Torres et al. argue that our approach for selecting thresholds is not valid, citing the high standard deviation (SD) for mRNA abundance levels (RPKM) across the transcriptome (Torres et al. Figure 8B). However, we did not use abundance values, but rather relative abundance across isogenic strains, and thus the SD of RPKM values across all transcripts is not relevant to our analysis. What is relevant is the SD of replicate mRNA abundance ratios compared to the SD of the relative DNA values used to define the threshold applied to replicates. The average SD of the replicate mRNA ratios for each gene ranged from 0.12–0.3, for amplified genes and for unamplified genes. This was the same range as the SDs of the relative DNA abundance ratios (0.17–0.24) used to define the gene-specific thresholds (Table 1), which were applied to four biological measurements of relative mRNA abundance. Torres et al. attempt to estimate the false discovery rate of our method on permuted data; while their methods are not entirely clear, they identify hundreds more genes on randomized data than we did on real data, and the SD values cited in their Table 2 are not close to our values, suggesting critical differences in methods.

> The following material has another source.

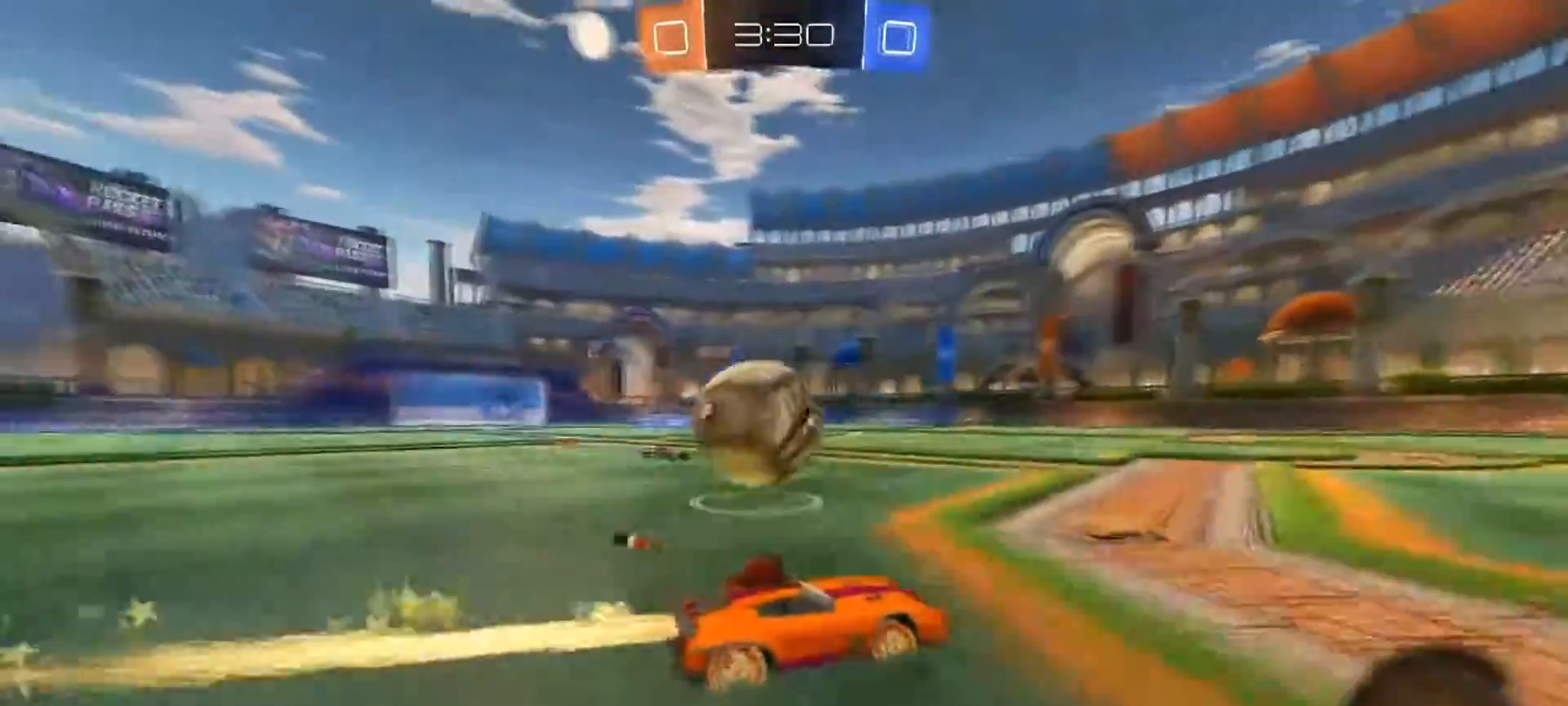
{"buttons": ["CROSS", "L1", "R2"], "left_stick": "left", "right_stick": "center", "events": [[67, "CIRCLE", "up"], [150, "CROSS", "down"], [184, "L1", "down"], [267, "CROSS", "up"], [284, "CROSS", "down"], [384, "CROSS", "up"], [401, "CROSS", "down"]]}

In a second analysis, we generated two sets of isogenic strain panels in which diploid cells carried two, three, or four copies of a chromosome. Triplicate mRNA and duplicate DNA measurements were generated for each strain in each panel, and the data were fit using a sensitive mixture of linear regressions (MLR) model, which did not use the same cutoff approach to call genes. In fitting the MLR model, we did not average the replicates to reduce data to three points in a scatterplot per gene – such an approach could be adversely affected by outliers. Instead, we used all replicate measurements on all genes simultaneously, contrary to the assertion in Torres et al. The model takes into account variation in the replicate mRNA measurements (see Hose et al. for details). For simplicity, we classified genes based on their maximum posterior probability, and no cutoff on the magnitude of the expression effect was used – indeed, we showed in the paper that many genes have only partially reduced expression (Hose et al. Figure 4 and 6). Though it was not a focus of the original report, the MLR mixture model allows for a conditional FDR assessment, following the approach in Newton et al. (2004). The 142 genes called Class 3A in the YPS1009 panel correspond to 17% FDR; the 30 genes called Class 3A in the NCYC110 panel correspond to 5% FDR by this method.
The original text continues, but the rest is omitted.